First off is the reason I got a copy of this book. (thank god it was used) I am experimenting with options to lock down linux, I wanted to know about, and set up a wide range of technologies to get a good feeling for how much security linux can provide.
I was quite happy to see a section covering how to be a small time CA. (found at the beginning of the stunnel section) This section is so bad, it doesn't even use the right options to say sign a cert from a different server. That is right a book I paid money for didn't even bother to look up the correct options to sign a cert, to be a small time CA? The kerberos section was ok, but it reads like a hobbyist wrote the chapter, and not an experienced admin. I found myself taking notes to follow along, just to redo the instructions to fit my own needs. Lastly ldap. This chapter is simply so awful it inspired me to write this review. I was testing the chapters of this book against the current Debian stable. The only thing this book is good for, is to let you know what other books you should buy instead. I just placed orders for dedicated books, on the chapters from this book I was interested in learning more about.
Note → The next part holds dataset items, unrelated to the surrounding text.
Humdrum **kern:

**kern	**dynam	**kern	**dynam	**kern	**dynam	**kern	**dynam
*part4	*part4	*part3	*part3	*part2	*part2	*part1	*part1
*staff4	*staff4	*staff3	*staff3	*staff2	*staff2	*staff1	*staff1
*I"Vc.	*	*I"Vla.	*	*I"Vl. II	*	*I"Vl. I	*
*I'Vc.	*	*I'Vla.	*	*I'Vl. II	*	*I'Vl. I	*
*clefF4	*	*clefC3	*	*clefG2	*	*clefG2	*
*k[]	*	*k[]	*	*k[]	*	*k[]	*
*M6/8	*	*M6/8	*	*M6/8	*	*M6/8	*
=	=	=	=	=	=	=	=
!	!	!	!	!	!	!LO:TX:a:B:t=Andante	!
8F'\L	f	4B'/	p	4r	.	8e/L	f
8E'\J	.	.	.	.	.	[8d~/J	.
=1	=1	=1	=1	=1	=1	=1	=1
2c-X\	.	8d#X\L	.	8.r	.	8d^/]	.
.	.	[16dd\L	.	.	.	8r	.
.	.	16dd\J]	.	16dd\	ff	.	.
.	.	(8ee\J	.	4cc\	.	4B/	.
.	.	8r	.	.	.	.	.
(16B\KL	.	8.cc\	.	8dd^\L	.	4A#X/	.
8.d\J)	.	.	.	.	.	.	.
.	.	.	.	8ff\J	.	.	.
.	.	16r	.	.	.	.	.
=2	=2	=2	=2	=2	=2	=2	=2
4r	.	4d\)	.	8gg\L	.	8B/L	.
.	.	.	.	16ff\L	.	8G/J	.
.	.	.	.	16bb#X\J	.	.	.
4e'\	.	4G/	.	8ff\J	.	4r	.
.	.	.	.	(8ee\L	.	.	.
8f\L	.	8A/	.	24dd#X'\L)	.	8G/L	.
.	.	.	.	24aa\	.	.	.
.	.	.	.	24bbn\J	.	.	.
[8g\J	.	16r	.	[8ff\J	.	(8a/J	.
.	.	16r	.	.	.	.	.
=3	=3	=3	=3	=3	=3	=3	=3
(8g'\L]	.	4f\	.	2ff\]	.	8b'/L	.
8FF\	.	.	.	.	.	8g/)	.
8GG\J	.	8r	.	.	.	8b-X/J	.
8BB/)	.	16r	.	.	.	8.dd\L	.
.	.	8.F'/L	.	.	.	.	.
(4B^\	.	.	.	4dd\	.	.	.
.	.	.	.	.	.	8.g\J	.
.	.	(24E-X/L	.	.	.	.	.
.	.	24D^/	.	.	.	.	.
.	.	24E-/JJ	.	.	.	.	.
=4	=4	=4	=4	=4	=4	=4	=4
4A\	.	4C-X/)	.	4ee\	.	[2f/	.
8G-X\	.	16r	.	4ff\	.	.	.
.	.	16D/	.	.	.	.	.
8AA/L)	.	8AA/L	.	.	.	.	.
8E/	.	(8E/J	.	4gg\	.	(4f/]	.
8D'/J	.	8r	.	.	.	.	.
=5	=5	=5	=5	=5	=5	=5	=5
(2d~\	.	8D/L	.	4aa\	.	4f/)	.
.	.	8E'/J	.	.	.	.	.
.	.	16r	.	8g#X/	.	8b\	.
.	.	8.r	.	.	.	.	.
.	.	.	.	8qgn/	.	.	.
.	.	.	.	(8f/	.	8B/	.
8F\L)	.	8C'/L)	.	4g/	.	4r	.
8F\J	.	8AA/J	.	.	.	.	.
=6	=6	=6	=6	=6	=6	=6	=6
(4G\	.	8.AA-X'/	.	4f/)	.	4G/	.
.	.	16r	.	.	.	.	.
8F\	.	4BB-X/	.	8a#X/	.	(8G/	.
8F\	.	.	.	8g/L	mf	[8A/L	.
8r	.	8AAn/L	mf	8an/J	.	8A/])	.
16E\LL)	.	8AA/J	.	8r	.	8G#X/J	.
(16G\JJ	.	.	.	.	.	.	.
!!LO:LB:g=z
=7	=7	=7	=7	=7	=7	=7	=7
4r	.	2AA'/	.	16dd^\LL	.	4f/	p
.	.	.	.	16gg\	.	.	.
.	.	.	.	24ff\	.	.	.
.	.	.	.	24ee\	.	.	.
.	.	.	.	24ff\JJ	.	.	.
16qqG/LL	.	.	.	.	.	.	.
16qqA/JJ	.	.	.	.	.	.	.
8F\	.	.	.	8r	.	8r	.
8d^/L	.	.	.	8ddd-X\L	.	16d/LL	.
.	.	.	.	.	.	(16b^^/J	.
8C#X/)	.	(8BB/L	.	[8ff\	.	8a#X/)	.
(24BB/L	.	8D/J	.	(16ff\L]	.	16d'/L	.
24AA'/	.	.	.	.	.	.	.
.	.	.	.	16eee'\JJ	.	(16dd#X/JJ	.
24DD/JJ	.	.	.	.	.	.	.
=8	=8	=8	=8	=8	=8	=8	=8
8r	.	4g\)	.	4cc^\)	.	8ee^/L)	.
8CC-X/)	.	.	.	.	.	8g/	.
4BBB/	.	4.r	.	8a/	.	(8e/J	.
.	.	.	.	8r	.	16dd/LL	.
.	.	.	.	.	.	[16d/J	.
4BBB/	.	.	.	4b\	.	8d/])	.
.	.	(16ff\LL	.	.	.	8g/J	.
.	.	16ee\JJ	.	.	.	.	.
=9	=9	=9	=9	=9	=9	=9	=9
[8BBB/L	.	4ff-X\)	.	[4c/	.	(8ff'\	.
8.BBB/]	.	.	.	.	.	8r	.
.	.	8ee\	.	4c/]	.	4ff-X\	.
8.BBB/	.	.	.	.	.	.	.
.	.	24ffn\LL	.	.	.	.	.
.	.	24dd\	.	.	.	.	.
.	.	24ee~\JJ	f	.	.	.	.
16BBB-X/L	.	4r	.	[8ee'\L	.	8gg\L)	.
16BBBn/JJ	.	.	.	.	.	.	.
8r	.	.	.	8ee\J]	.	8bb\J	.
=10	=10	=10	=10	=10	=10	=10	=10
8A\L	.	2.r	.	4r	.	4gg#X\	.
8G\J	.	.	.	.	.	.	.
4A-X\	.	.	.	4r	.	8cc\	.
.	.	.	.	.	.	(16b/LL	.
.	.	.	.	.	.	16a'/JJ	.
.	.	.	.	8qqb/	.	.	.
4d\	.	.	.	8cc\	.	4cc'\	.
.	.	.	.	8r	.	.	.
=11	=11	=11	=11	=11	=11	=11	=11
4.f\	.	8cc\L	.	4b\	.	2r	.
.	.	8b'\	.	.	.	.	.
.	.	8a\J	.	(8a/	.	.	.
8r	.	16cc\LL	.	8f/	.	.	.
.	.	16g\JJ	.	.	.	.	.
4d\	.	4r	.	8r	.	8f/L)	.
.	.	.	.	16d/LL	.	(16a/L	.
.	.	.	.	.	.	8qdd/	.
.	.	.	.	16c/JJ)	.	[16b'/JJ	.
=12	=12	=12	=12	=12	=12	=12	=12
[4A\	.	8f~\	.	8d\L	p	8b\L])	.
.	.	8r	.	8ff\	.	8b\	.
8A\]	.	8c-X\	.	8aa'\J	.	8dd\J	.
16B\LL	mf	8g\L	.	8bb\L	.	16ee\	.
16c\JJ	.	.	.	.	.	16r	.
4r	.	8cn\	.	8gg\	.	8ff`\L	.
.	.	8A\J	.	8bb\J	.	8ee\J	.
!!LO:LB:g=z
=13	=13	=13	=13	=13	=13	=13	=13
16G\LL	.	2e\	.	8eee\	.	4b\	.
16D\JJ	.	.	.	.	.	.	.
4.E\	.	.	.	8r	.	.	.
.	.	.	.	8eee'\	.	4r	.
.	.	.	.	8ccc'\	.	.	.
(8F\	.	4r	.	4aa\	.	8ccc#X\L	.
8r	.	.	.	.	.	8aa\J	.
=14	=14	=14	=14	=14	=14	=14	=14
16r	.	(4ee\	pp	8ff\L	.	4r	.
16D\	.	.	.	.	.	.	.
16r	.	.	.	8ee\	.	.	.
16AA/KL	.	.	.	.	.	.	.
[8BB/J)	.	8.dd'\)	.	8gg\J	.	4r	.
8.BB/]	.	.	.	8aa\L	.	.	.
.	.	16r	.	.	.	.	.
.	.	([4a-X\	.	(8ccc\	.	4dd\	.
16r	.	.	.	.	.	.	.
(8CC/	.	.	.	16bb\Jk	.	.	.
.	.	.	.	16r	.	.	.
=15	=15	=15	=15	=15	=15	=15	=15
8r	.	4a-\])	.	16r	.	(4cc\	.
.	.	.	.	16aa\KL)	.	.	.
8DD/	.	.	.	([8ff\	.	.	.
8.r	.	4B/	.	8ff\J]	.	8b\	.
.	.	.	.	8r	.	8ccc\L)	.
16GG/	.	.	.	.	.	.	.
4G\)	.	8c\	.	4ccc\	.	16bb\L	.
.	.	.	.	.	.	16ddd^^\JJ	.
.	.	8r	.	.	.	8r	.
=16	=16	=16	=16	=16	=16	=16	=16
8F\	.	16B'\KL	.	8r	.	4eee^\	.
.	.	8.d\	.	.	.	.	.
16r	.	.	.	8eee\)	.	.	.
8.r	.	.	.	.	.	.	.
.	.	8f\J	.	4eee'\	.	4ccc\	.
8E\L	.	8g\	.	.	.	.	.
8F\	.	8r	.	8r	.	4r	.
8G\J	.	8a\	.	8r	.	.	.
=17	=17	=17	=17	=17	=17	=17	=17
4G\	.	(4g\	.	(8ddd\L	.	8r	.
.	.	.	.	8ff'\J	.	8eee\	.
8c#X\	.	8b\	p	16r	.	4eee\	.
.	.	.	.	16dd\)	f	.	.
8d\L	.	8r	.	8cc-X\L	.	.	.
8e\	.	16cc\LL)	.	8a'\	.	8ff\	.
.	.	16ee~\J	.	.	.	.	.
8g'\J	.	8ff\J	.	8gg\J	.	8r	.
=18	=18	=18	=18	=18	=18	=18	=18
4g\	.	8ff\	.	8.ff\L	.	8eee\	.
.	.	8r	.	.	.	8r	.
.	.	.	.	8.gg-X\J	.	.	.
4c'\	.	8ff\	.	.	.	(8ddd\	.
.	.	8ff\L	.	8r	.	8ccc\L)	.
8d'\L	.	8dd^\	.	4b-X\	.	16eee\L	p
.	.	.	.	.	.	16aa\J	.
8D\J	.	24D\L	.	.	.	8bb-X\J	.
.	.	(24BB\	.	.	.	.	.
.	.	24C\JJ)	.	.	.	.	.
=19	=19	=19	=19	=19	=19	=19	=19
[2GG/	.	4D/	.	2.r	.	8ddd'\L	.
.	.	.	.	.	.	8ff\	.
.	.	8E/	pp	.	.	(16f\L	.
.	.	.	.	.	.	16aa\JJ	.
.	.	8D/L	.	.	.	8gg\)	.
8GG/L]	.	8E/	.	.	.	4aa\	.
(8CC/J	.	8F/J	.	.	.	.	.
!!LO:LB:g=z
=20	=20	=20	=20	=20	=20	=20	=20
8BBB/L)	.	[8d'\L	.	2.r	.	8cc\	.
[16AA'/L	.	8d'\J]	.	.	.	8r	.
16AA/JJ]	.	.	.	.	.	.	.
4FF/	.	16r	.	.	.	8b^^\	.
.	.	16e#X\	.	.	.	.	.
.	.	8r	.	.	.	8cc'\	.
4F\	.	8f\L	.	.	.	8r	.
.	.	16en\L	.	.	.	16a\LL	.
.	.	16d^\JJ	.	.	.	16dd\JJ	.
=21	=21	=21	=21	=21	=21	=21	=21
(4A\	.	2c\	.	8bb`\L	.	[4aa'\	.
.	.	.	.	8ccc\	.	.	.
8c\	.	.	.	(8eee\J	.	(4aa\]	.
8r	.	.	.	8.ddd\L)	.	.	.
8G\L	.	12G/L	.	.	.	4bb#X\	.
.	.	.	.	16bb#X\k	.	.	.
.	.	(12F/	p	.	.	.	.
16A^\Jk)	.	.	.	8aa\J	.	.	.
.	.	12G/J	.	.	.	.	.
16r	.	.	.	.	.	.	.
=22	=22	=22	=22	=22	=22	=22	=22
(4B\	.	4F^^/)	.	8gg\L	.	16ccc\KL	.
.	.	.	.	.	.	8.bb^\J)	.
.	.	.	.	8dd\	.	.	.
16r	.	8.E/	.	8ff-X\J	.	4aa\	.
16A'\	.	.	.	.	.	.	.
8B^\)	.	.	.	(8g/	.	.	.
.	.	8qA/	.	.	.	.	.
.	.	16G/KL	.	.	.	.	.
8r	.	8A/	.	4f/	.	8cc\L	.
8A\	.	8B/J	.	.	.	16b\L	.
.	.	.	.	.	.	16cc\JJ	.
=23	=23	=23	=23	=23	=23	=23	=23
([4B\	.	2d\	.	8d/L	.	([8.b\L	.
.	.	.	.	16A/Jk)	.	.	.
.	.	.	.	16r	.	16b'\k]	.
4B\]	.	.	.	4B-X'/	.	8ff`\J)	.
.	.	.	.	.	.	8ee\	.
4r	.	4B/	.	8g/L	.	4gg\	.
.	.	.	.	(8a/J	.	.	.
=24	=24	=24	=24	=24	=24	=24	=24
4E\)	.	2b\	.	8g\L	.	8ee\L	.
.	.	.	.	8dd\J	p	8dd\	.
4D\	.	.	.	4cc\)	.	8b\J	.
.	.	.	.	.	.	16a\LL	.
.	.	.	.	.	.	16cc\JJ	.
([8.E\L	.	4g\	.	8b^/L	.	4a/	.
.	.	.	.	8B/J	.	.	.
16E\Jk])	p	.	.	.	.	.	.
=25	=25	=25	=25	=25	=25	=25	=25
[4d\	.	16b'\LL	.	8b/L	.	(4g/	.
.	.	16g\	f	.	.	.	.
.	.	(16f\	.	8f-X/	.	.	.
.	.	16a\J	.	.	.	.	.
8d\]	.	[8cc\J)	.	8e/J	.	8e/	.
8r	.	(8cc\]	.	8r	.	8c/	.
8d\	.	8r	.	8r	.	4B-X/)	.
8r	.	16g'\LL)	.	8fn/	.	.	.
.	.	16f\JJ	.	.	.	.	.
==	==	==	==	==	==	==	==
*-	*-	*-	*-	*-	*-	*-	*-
To recap: The instructions are wrong, the book is inconsistent. I am ashamed o'reilly let this book pass as they have some of the best books.
By Michael D. Bauer
Second Edition January 2005
544 pages, $44.95 US
This book goes along with the moving trend of the normal computer user, securing your data. Servers generally are targeted more often than the average home PC because most are made to be accessible from the outside world. This is where securing that server comes into play. This book covers the tools and techniques to securing your Bastion host.
First I'd like to start out and explain what Bastion host means as according this book so you can understand what this book covers more specifically. Bastion Host is defined as "A system that runs publicly accessible services but is usually not itself a firewall. Bastion hosts are what we put on DMZ (although they can be put anywhere). The term implies that a certain amount of system hardening has been done, but sadly, this is not always the case."
After you understand what a Bastion host is defined as, you should understand that this book mainly covers these server daemons and the systems that run them. But some of the information applies to a Linux desktop system such as a per host iptables firewall, using secure shell, keeping up with your logs, and intrusion detection. Most of these things the average user doesn't care much about but sometimes being paranoid comes in handy.
Someone who would most likely use this book more than the average desktop user would probaly be a system administrator. Securing web, database, ftp, dns, and email servers is what majority of this book contains. Along with covering these server systems, there are guides to securing the Linux system that runs these daemons along with designing the networks around these types of hosts.
One of the sections I'm most fond of is Chapter 2: Designing Perimeter Networks. With this section you can really take a look at the design and layout of the different types of networks and figure out the portions that suit your needs for your own network. The diagrams shown in this chapter help explain what is going on with the traffic and allows you to see exactly what is going on and at what points the systems are protected.
At the end of the book there are 2 well commented iptables firewall scripted that allow you to get a feel for the netfilter iptables system if you're not familiar with it already. With some modification of these scripts you can easily bring them into a working environment depending on your situation, which sometimes these helps with some of the frustration with the iptables syntax. I personally prefer the PF system within OpenBSD for it's clean syntax and have grown away from iptables, but both are powerful firewall systems and should fit the needs of your network.
I'd definitely recommend this book to system admins or anyone who is paranoid about their security. Security is always something that people should be educated about.